** What is needed **
Give the data again exactly as it appears.

** Excerpted data **

[Start of section]

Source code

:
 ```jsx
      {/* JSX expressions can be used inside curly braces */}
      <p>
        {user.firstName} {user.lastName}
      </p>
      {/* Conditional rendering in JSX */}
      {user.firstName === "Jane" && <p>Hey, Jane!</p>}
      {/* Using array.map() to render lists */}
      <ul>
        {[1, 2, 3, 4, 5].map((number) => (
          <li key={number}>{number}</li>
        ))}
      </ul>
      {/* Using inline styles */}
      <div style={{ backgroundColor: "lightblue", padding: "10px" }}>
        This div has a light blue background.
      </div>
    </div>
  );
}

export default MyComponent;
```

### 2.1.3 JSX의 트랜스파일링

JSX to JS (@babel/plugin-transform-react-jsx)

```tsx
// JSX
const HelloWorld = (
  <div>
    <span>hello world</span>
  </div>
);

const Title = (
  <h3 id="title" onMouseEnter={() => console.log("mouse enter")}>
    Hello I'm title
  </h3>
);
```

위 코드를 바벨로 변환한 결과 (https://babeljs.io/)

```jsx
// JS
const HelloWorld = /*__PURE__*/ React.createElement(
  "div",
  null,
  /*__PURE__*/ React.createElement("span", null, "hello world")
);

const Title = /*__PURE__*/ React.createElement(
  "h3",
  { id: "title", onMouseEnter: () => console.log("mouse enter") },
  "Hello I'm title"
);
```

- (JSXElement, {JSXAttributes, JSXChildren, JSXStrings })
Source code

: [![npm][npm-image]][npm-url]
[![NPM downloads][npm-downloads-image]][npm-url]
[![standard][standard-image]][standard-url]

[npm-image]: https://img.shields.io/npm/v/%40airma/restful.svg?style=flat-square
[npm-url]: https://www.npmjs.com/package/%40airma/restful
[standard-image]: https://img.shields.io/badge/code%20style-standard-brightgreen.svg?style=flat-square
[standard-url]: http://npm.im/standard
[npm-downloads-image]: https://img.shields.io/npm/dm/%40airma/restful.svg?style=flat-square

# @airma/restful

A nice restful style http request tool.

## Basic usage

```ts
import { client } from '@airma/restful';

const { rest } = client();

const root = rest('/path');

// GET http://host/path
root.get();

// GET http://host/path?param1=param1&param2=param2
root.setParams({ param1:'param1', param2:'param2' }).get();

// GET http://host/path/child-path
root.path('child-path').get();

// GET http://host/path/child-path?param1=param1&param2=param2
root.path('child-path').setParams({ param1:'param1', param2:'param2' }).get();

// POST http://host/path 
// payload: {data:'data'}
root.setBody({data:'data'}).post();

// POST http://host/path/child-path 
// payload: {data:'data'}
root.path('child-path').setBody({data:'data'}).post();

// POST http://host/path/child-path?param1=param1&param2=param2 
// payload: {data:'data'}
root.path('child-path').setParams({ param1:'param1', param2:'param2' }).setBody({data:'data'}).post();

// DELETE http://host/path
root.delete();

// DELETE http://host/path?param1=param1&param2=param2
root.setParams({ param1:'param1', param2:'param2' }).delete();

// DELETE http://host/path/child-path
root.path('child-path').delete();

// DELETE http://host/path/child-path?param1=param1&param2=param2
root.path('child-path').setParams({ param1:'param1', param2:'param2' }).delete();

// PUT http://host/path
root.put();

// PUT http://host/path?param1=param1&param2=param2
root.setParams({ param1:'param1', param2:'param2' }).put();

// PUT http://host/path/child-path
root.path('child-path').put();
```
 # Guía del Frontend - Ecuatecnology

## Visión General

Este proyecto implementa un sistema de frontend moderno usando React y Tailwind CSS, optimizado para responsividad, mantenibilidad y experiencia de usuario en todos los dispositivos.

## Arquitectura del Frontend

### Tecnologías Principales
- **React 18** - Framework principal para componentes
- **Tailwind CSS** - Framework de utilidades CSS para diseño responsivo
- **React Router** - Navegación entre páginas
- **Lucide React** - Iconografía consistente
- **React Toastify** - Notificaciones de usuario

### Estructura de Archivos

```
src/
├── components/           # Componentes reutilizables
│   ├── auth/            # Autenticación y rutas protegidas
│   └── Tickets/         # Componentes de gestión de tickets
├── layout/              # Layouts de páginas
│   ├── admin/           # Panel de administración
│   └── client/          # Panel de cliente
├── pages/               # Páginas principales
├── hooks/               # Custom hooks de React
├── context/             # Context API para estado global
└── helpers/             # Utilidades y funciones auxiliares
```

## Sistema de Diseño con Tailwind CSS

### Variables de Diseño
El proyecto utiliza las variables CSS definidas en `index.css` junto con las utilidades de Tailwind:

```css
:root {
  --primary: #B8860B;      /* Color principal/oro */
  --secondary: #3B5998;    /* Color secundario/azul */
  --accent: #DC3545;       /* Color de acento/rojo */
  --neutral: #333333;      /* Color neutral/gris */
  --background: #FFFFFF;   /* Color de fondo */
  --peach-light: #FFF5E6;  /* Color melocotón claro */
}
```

[End of section]

** Completed task **
Source code

:
 ```jsx
      {/* JSX expressions can be used inside curly braces */}
      <p>
        {user.firstName} {user.lastName}
      </p>
      {/* Conditional rendering in JSX */}
      {user.firstName === "Jane" && <p>Hey, Jane!</p>}
      {/* Using array.map() to render lists */}
      <ul>
        {[1, 2, 3, 4, 5].map((number) => (
          <li key={number}>{number}</li>
        ))}
      </ul>
      {/* Using inline styles */}
      <div style={{ backgroundColor: "lightblue", padding: "10px" }}>
        This div has a light blue background.
      </div>
    </div>
  );
}

export default MyComponent;
```

### 2.1.3 JSX의 트랜스파일링

JSX to JS (@babel/plugin-transform-react-jsx)

```tsx
// JSX
const HelloWorld = (
  <div>
    <span>hello world</span>
  </div>
);

const Title = (
  <h3 id="title" onMouseEnter={() => console.log("mouse enter")}>
    Hello I'm title
  </h3>
);
```

위 코드를 바벨로 변환한 결과 (https://babeljs.io/)

```jsx
// JS
const HelloWorld = /*__PURE__*/ React.createElement(
  "div",
  null,
  /*__PURE__*/ React.createElement("span", null, "hello world")
);

const Title = /*__PURE__*/ React.createElement(
  "h3",
  { id: "title", onMouseEnter: () => console.log("mouse enter") },
  "Hello I'm title"
);
```

- (JSXElement, {JSXAttributes, JSXChildren, JSXStrings })
Source code

: [![npm][npm-image]][npm-url]
[![NPM downloads][npm-downloads-image]][npm-url]
[![standard][standard-image]][standard-url]

[npm-image]: https://img.shields.io/npm/v/%40airma/restful.svg?style=flat-square
[npm-url]: https://www.npmjs.com/package/%40airma/restful
[standard-image]: https://img.shields.io/badge/code%20style-standard-brightgreen.svg?style=flat-square
[standard-url]: http://npm.im/standard
[npm-downloads-image]: https://img.shields.io/npm/dm/%40airma/restful.svg?style=flat-square

# @airma/restful

A nice restful style http request tool.

## Basic usage

```ts
import { client } from '@airma/restful';

const { rest } = client();

const root = rest('/path');

// GET http://host/path
root.get();

// GET http://host/path?param1=param1&param2=param2
root.setParams({ param1:'param1', param2:'param2' }).get();

// GET http://host/path/child-path
root.path('child-path').get();

// GET http://host/path/child-path?param1=param1&param2=param2
root.path('child-path').setParams({ param1:'param1', param2:'param2' }).get();

// POST http://host/path 
// payload: {data:'data'}
root.setBody({data:'data'}).post();

// POST http://host/path/child-path 
// payload: {data:'data'}
root.path('child-path').setBody({data:'data'}).post();

// POST http://host/path/child-path?param1=param1&param2=param2 
// payload: {data:'data'}
root.path('child-path').setParams({ param1:'param1', param2:'param2' }).setBody({data:'data'}).post();

// DELETE http://host/path
root.delete();

// DELETE http://host/path?param1=param1&param2=param2
root.setParams({ param1:'param1', param2:'param2' }).delete();

// DELETE http://host/path/child-path
root.path('child-path').delete();

// DELETE http://host/path/child-path?param1=param1&param2=param2
root.path('child-path').setParams({ param1:'param1', param2:'param2' }).delete();

// PUT http://host/path
root.put();

// PUT http://host/path?param1=param1&param2=param2
root.setParams({ param1:'param1', param2:'param2' }).put();

// PUT http://host/path/child-path
root.path('child-path').put();
```
 # Guía del Frontend - Ecuatecnology

## Visión General

Este proyecto implementa un sistema de frontend moderno usando React y Tailwind CSS, optimizado para responsividad, mantenibilidad y experiencia de usuario en todos los dispositivos.

## Arquitectura del Frontend

### Tecnologías Principales
- **React 18** - Framework principal para componentes
- **Tailwind CSS** - Framework de utilidades CSS para diseño responsivo
- **React Router** - Navegación entre páginas
- **Lucide React** - Iconografía consistente
- **React Toastify** - Notificaciones de usuario

### Estructura de Archivos

```
src/
├── components/           # Componentes reutilizables
│   ├── auth/            # Autenticación y rutas protegidas
│   └── Tickets/         # Componentes de gestión de tickets
├── layout/              # Layouts de páginas
│   ├── admin/           # Panel de administración
│   └── client/          # Panel de cliente
├── pages/               # Páginas principales
├── hooks/               # Custom hooks de React
├── context/             # Context API para estado global
└── helpers/             # Utilidades y funciones auxiliares
```

## Sistema de Diseño con Tailwind CSS

### Variables de Diseño
El proyecto utiliza las variables CSS definidas en `index.css` junto con las utilidades de Tailwind:

```css
:root {
  --primary: #B8860B;      /* Color principal/oro */
  --secondary: #3B5998;    /* Color secundario/azul */
  --accent: #DC3545;       /* Color de acento/rojo */
  --neutral: #333333;      /* Color neutral/gris */
  --background: #FFFFFF;   /* Color de fondo */
  --peach-light: #FFF5E6;  /* Color melocotón claro */
}
```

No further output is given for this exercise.